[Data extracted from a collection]
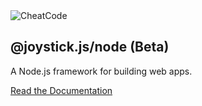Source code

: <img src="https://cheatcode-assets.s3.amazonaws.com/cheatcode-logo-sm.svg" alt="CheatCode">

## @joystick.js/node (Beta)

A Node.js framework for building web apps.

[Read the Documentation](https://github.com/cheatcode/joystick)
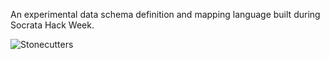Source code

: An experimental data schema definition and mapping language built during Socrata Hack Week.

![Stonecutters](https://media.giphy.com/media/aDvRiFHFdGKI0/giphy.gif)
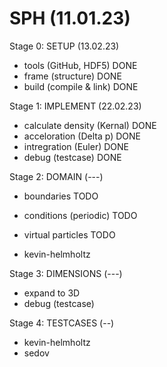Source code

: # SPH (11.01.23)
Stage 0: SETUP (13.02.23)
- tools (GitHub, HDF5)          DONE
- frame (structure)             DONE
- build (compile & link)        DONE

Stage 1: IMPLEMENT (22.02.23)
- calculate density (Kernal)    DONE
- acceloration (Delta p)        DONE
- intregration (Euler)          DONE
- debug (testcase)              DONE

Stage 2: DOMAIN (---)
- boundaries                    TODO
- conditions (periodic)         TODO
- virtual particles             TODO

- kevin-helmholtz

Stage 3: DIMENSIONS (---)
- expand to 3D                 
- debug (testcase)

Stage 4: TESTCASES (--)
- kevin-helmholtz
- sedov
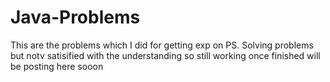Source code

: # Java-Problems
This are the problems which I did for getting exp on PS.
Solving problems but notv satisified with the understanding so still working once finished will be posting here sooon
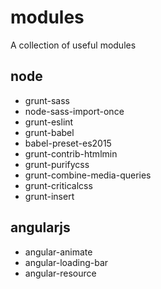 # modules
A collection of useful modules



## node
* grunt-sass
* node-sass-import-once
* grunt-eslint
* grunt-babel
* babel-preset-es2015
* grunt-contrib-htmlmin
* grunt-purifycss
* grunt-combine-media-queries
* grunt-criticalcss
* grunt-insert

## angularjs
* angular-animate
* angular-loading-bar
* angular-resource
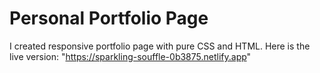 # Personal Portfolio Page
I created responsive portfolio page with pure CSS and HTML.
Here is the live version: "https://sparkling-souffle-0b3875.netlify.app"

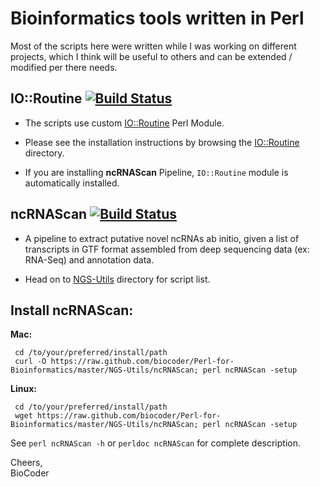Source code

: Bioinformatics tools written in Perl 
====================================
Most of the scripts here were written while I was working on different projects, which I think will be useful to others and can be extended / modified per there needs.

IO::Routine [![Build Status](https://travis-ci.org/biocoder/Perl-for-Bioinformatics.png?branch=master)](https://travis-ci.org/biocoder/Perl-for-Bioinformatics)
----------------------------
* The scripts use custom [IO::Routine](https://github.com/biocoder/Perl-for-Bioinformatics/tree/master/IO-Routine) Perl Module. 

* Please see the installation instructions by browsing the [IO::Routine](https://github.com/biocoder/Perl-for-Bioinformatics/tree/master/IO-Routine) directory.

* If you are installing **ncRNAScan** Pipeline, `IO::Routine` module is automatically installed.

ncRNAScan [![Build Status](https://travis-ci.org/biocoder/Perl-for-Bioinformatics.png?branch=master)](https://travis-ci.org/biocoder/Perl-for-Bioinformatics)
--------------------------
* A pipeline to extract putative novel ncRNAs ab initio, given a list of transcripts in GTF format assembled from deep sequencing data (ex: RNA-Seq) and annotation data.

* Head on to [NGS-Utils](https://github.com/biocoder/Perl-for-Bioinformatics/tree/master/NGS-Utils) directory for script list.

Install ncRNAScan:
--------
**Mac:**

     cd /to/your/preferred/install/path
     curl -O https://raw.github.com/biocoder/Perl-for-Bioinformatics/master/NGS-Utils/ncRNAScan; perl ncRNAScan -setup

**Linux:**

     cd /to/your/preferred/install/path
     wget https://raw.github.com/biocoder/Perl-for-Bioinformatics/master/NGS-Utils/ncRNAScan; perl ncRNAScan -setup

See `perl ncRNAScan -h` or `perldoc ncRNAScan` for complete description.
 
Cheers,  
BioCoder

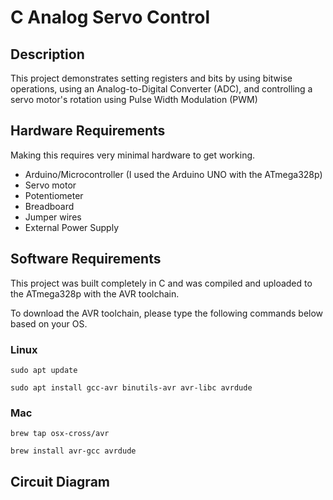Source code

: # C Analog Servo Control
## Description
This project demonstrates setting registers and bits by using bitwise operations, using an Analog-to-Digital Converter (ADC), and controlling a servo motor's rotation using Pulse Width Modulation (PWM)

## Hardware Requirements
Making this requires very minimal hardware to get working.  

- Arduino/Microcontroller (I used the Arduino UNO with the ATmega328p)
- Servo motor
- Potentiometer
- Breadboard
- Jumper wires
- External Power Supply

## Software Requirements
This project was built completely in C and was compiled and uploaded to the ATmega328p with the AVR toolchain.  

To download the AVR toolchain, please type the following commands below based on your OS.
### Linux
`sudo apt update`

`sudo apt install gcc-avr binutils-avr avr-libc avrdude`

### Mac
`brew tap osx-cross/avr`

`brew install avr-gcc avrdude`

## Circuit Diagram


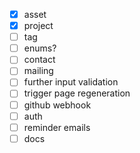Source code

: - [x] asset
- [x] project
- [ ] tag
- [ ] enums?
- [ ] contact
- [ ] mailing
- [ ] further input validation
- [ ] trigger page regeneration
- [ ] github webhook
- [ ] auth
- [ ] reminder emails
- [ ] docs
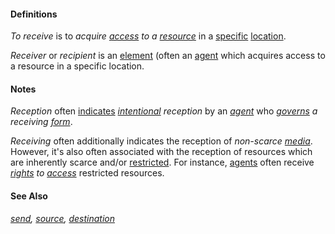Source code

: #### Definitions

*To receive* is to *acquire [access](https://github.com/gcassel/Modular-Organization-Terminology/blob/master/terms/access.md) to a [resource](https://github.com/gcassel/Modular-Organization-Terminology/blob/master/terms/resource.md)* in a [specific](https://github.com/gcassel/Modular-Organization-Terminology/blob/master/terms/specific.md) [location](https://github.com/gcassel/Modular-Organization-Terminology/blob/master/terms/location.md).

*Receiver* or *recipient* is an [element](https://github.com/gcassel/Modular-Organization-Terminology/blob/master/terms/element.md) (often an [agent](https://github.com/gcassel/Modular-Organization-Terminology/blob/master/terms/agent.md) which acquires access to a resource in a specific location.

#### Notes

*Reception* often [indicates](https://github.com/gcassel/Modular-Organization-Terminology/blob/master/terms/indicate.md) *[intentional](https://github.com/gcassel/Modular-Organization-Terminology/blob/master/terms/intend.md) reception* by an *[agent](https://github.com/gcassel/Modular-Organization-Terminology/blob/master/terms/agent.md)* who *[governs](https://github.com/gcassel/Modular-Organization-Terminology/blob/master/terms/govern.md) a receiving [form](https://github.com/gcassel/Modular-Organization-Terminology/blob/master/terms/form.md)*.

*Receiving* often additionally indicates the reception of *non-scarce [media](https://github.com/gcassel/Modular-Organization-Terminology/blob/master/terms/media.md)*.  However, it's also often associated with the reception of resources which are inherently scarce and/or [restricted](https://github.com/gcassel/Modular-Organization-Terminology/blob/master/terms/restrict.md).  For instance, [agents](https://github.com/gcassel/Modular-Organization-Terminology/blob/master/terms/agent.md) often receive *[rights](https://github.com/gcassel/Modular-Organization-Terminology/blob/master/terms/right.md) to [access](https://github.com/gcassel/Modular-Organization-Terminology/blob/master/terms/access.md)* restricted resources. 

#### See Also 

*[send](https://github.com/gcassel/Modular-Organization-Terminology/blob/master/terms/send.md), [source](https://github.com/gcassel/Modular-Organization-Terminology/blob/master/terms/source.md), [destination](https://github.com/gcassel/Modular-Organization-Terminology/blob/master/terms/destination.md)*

=== What this task involves ===
Would you please repeat only the lines above, beginning at the one that has "- [x] asset" and stopping after the one that has "reception* by an", exactly and with no pictures?

=== Written answer ===
: - [x] asset
- [x] project
- [ ] tag
- [ ] enums?
- [ ] contact
- [ ] mailing
- [ ] further input validation
- [ ] trigger page regeneration
- [ ] github webhook
- [ ] auth
- [ ] reminder emails
- [ ] docs
Source code

: #### Definitions

*To receive* is to *acquire [access](https://github.com/gcassel/Modular-Organization-Terminology/blob/master/terms/access.md) to a [resource](https://github.com/gcassel/Modular-Organization-Terminology/blob/master/terms/resource.md)* in a [specific](https://github.com/gcassel/Modular-Organization-Terminology/blob/master/terms/specific.md) [location](https://github.com/gcassel/Modular-Organization-Terminology/blob/master/terms/location.md).

*Receiver* or *recipient* is an [element](https://github.com/gcassel/Modular-Organization-Terminology/blob/master/terms/element.md) (often an [agent](https://github.com/gcassel/Modular-Organization-Terminology/blob/master/terms/agent.md) which acquires access to a resource in a specific location.

#### Notes

*Reception* often [indicates](https://github.com/gcassel/Modular-Organization-Terminology/blob/master/terms/indicate.md) *[intentional](https://github.com/gcassel/Modular-Organization-Terminology/blob/master/terms/intend.md) reception* by an *[agent](https://github.com/gcassel/Modular-Organization-Terminology/blob/master/terms/agent.md)* who *[governs](https://github.com/gcassel/Modular-Organization-Terminology/blob/master/terms/govern.md) a receiving [form](https://github.com/gcassel/Modular-Organization-Terminology/blob/master/terms/form.md)*.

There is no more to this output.